There is a lot of great information about sales enablement and how CRM vendors are now making it an integral part of their solution.  They understand the importance of it to successfully close deals while maximizing profits.   It certainly offers great benefits to improving the sales team's productivity and being able to respond to the customer's requirements quickly and easily.  And, with our prospects being busier than ever, we need to make sure that we can respond at the right time with the right information.

My concern is that companies will fall into the proverbial pit of excitement and anticipation thinking that now there is a complete tool to make them more successful.  A solution that will generate more sales at lower costs.  One that will solve all of their problems.  CRM already has a failure rate of ~50% (depending on which report you read).  How many of these companies that are struggling with CRM are thinking, "Here is a way that I can get us over the hump.  Our user adoption will improve and we will see the ROI that we expected."

There are so many great tools available for customer-focused businesses and these applications can, when implemented at the right time and for the right reasons, can be extremely beneficial.  Those promises made by the vendors will then come to fruition and all will be happy in the world.

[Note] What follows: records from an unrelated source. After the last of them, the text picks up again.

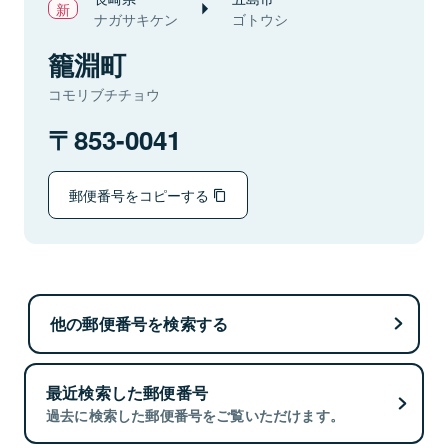
ナガサキケン
ゴトウシ
籠淵町
コモリブチチョウ
853-0041
郵便番号をコピーする
他の郵便番号を検索する
最近検索した郵便番号
過去に検索した郵便番号をご覧いただけます。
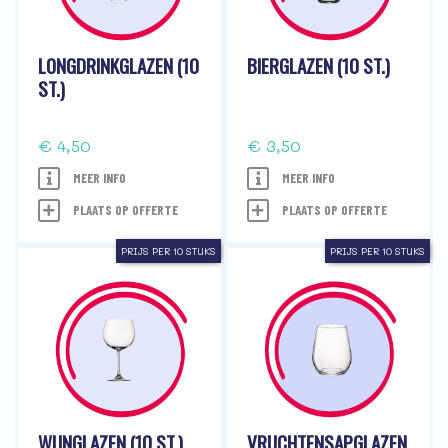
LONGDRINKGLAZEN (10
BIERGLAZEN (10 ST.)
ST.)
€ 4,50
€ 3,50
MEER INFO
MEER INFO
PLAATS OP OFFERTE
PLAATS OP OFFERTE
PRIJS PER 10 STUKS
PRIJS PER 10 STUKS
WIJNGLAZEN (10 ST.)
VRUCHTENSAPGLAZEN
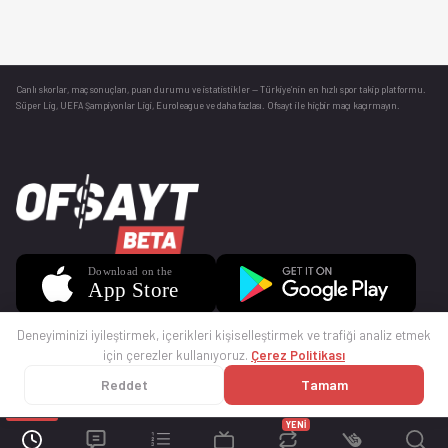
Canlı skorlar
, maç sonuçları, puan durumu ve istatistikler — Türkiye’nin en hızlı spor takip platformu.
Süper Lig, UEFA Şampiyonlar Ligi, Euroleague ve daha fazlası. Ofsayt ile hiçbir maçı kaçırmayın.
Deneyiminizi iyileştirmek, içerikleri kişiselleştirmek ve trafiği analiz etmek
için çerezler kullanıyoruz.
Çerez Politikası
Reddet
Tamam
© 2025 Ofsayt
Kullanım Koşulları
Gizlilik Politikası
Çerez Politikası
İletişim
Sıkça Sorulan Sorular
Künye
YENİ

Sales enablement will have great success with the right companies that have got all of their "ducks in a row".  What do I mean?  Those companies now looking at sales enablement must first ask themselves the following questions:

  1. Are my sales processes understood and aligned to my CRM? 
  2. Do I have all of the other fundamentals in place such as successful user adoption, great analytics and a well oiled CRM machine that keeps on chugging merrily along? 
  3. Have I achieved my objectives to the fullest with what I have in place?"
  4. Am I really ready to take the next step to improving my ROI?

If you can answer yes to the above questions, then sales enablement may offer you all of the benefits that the research reports and vendors are publishing.  But, we all know putting a bandaid on a problem does not get rid of it.  So, doesn't it make sense to make sure you have a good foundation first before building on that extension?